=== Reading text ===
============

The flowsheet incorporates thickening for both the concentrates and tailings for water reclamation and tailings disposal purposes. A Adjustable Stroke Diaphragm Pump on the concentrate thickener assures absolute control of the volumes delivered to the Disc Filter. When the filter is down temporarily for bag changes the concentrates may be recirculated to the thickener by this same pulp.

Flexibility and simplicity are the two most important points to design into any large tonnage flotation operation. The arrangement shown is flexible and will permit addition of extra milling sections up to the limit of the designed capacity of the crushing plant. Sub-A Flotation Machines are designed specifically for high tonnage installations and have been proven for all types of applications. Rugged construction will give years of service at lowest possible cost. This flowsheet is readily adaptable for the treatment of other ores. Note particularly the location and use of Automatic Sampler.

Copper, one of our most important minerals, is found in many parts of the world. One of the major sources of Copper is the so-called porphyry ores such as the large deposits in the west and southwestern United States, Mexico, South America and Europe.

Porphyry ores, with copper occurring in the form of Chalcocite and Chalcopyrite are normally low in grade and the copper minerals must be concentrated before smelting. In this flowsheet using Sub-A Cells the emphasis is on maximum economic recoveryhigh concentrating efficiency together with a premium smelter feed with a low alumina and magnesia content in the flotation concentrate.

============

=== Entries shown ===

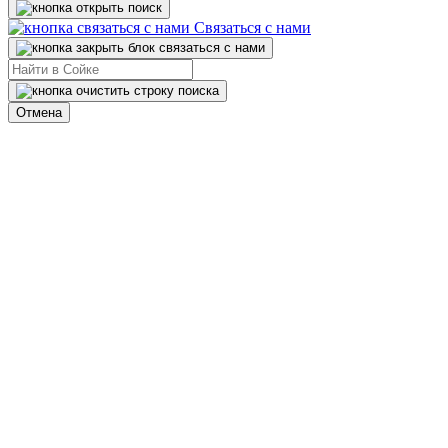
Связаться с нами
Отмена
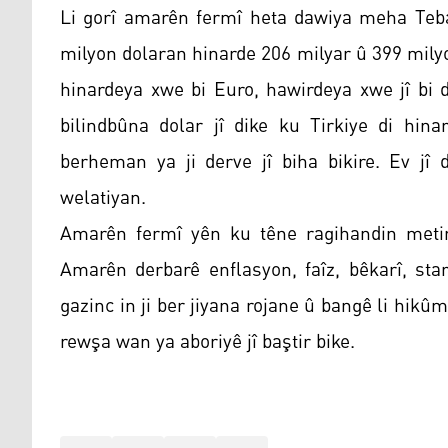
Li gorî amarên fermî heta dawiya meha Teba
milyon dolaran hinarde 206 milyar û 399 milyo
hinardeya xwe bi Euro, hawirdeya xwe jî bi 
bilindbûna dolar jî dike ku Tirkiye di hin
berheman ya ji derve jî biha bikire. Ev jî 
welatiyan.
Amarên fermî yên ku têne ragihandin metirsi
Amarên derbarê enflasyon, faîz, bêkarî, sta
gazinc in ji ber jiyana rojane û bangê li hikûm
rewşa wan ya aboriyê jî baştir bike.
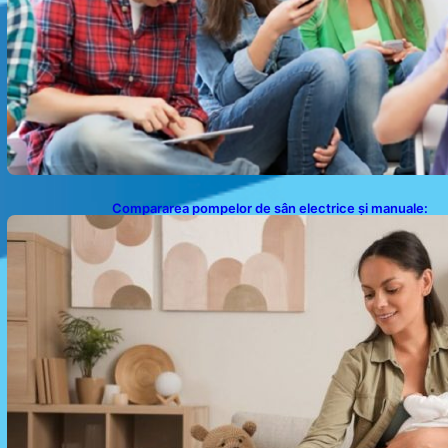
Compararea pompelor de sân electrice și manuale:
Alegerea ideală pentru mamele moderne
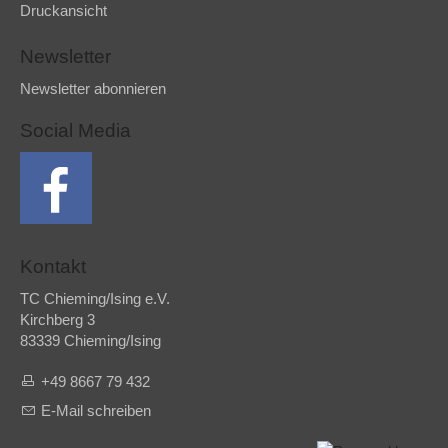
Druckansicht
Newsletter
Newsletter abonnieren
Social Media
Kontakt
TC Chieming/Ising e.V.
Kirchberg 3
83339 Chieming/Ising
+49 8667 79 432
E-Mail schreiben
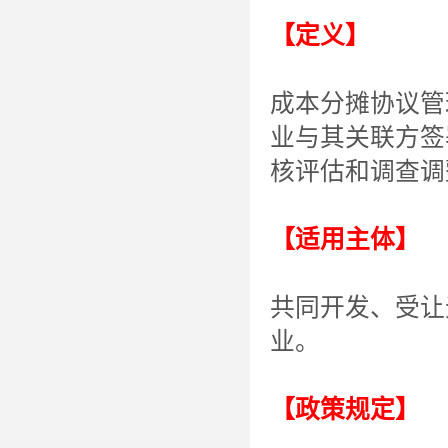
【定义】
成本分摊协议管
业与其关联方签
核评估和调查调
【适用主体】
共同开发、受让
业。
【政策规定】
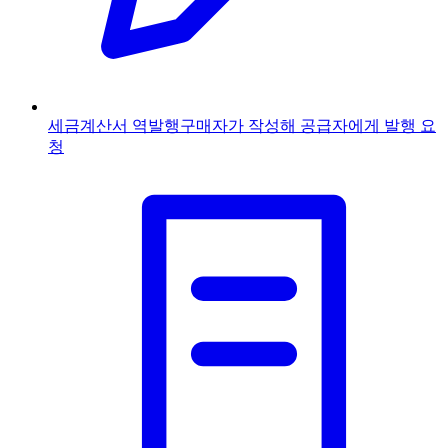
세금계산서 역발행
구매자가 작성해 공급자에게 발행 요
청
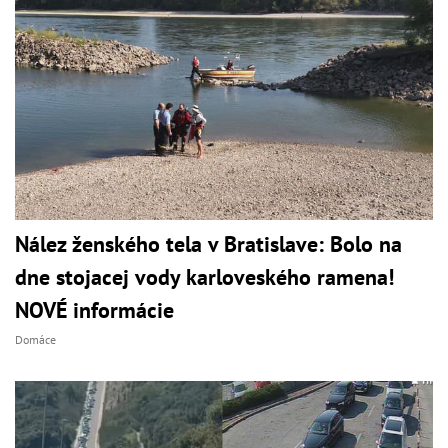
Nález ženského tela v Bratislave: Bolo na
dne stojacej vody karloveského ramena!
NOVÉ informácie
Domáce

============

=== Things to do ===
[1] In the text on the copper flotation flowsheet, what pump on the concentrate thickener controls the volumes sent to the Disc Filter?
[2] Extend the text on the copper flotation flowsheet, picking up right after its final sentence.

=== Responses ===
[1] An Adjustable Stroke Diaphragm Pump.

[2]
To obtain lowest tailings from this ore usually requires scavenging of rougher flotation tails. This is performed ideally by the Sub-A Super Rougher Flotation Machine which was specially developed for this duty. This machine has a double impeller and gives tremendous aeration. The flowsheet in this study is designed to get the maximum recovery from a large tonnage of porphyry copper ore.

The crushing section consists of three-stage ore reduction with either a grizzly or vibrating screen between each crushing stage. Removing fines before putting the ore through a crusher increases the efficiency of the crusher as it is then only working on material that must be reduced, and is not hampered by fines already reduced in size. Electromagnets and magnetic pulleys are used to remove tramp iron from the ore, the former to remove the iron near the surface and the magnetic pulley to remove the tramp iron close to the conveyor belt.

Porphyry copper ores usually are medium to medium hard and require grinding to about 65 mesh to economically liberate the copper minerals from the siliceous gangue. Sometimes a regrinding circuit is advantageous on the rougher concentrate and on the scavenger concentrate. This will liberate the mineral from the middling products and increase the recovery by putting those mineral particles into the concentrate. Rougher flotation may be accomplished at a relatively coarse grind and the subsequent regrind performed on a comparatively small tonnage.

Lime is usually added to the ball mill feed by a Dry Reagent Feeder. The frother and promoter are added in the classifier prior to flotation to realize the full effect of the reagent. Reagents can also be stage- added to the cells in the flotation circuit.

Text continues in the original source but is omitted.